YOUR TASK:
For every line below, restate it exactly and drop the images.

Records from a collection:
· · · ·

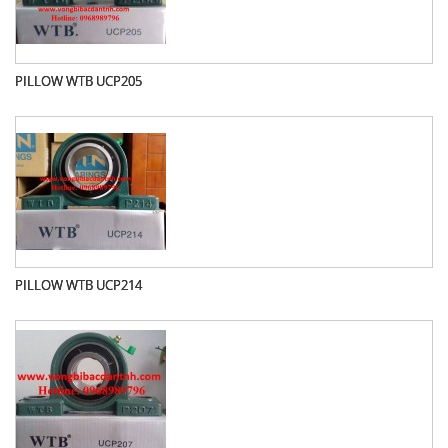
PILLOW WTB UCP205
PILLOW WTB UCP214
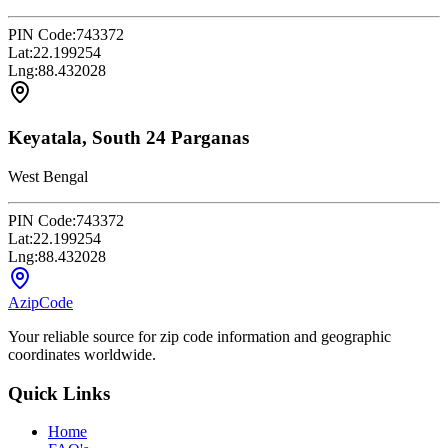
PIN Code:
743372
Lat:
22.199254
Lng:
88.432028
Keyatala, South 24 Parganas
West Bengal
PIN Code:
743372
Lat:
22.199254
Lng:
88.432028
AzipCode
Your reliable source for zip code information and geographic
coordinates worldwide.
Quick Links
Home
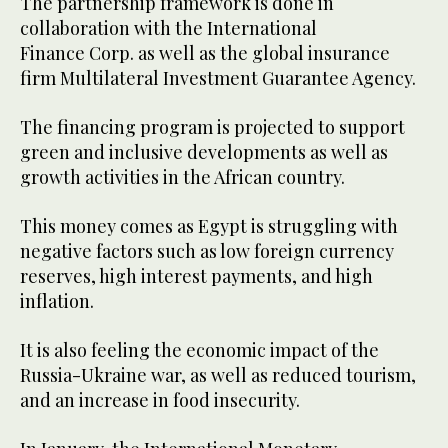
The partnership framework is done in
collaboration with the International
Finance Corp. as well as the global insurance
firm Multilateral Investment Guarantee Agency.
The financing program is projected to support
green and inclusive developments as well as
growth activities in the African country.
This money comes as Egypt is struggling with
negative factors such as low foreign currency
reserves, high interest payments, and high
inflation.
It is also feeling the economic impact of the
Russia-Ukraine war, as well as reduced tourism,
and an increase in food insecurity.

· · · ·

RESPONSE FOR THIS EXERCISE:
PILLOW WTB UCP205
PILLOW WTB UCP214
PIN Code:
743372
Lat:
22.199254
Lng:
88.432028
Keyatala, South 24 Parganas
West Bengal
PIN Code:
743372
Lat:
22.199254
Lng:
88.432028
AzipCode
Your reliable source for zip code information and geographic
coordinates worldwide.
Quick Links
Home
The partnership framework is done in
collaboration with the International
Finance Corp. as well as the global insurance
firm Multilateral Investment Guarantee Agency.
The financing program is projected to support
green and inclusive developments as well as
growth activities in the African country.
This money comes as Egypt is struggling with
negative factors such as low foreign currency
reserves, high interest payments, and high
inflation.
It is also feeling the economic impact of the
Russia-Ukraine war, as well as reduced tourism,
and an increase in food insecurity.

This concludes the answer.